We further aim to develop Automated Detection and Personalized Intervention: AI, particularly large language models (LLMs) and Generative AI, may enable early recognition of mental health issues, and tailor personalized treatment plans based on SDoH individual data. We will leverage clinical data, behavioral data from smart phones and other platforms to detect and diagnose early signs of mental health issues such as depression, anxiety, suicide ideation and substance use. Furthermore, we will pursue Virtual Therapeutic Support and Stigma Reduction: AI-driven virtual assistants, powered by LLM can provide continuous therapeutic engagement, extend access to underserved populations, and reduce the stigma associated with seeking help. While LLMs hold great potential for mental health support, their potential limitations include data bias and hallucinations, overreliance on keywords that differ across different racial and ethnic groups, and lack of nuanced understanding of the contexts. Addressing these challenges we intend to design, develop and test the effectiveness of context-sensitive, AI-driven models, virtual assistants and chatbots for providing appropriate mental health interventions.

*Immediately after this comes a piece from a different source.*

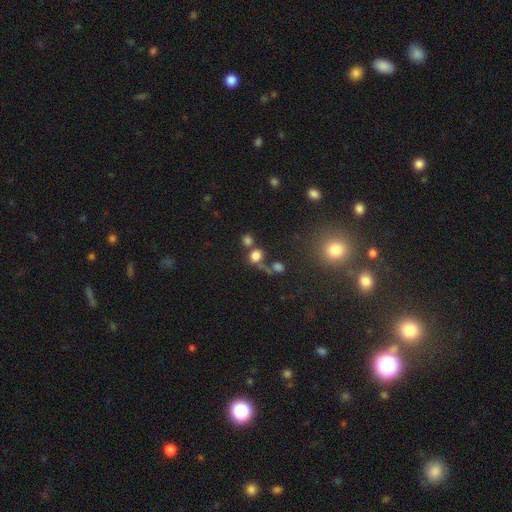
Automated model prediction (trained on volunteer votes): smooth_or_featured: smooth (p=0.74) [alt: star or artifact p=0.17]
how_rounded: round (p=0.73) [alt: in between p=0.25]
merging: none (p=0.47) [alt: merger p=0.32]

We also aim to create a Digital Behaviorome - a new Omics approach to brain and mental health: With the growth in the use of smartphones and wearable health devices to naturalistically, passively, and unobtrusively measure physical health in natural environments, we seek to extend this to the realms of brain health and mental health with the same passive and unobtrusive methodology. The digital behaviorome provides a platform to "close the loop" by providing real-time objective feedback to the users. Traditionally, neuropsychiatric assessments are conducted in-person and in-clinic and currently some assessments are moving remote; however they are intrusive and are subject to patient-survey fatigue even though these new methods can help improve care. By contrast, the digital behaviorome could revolutionize not only how brain health can be measured, but also how interventions can be delivered and decrease the burden to patients to enter data.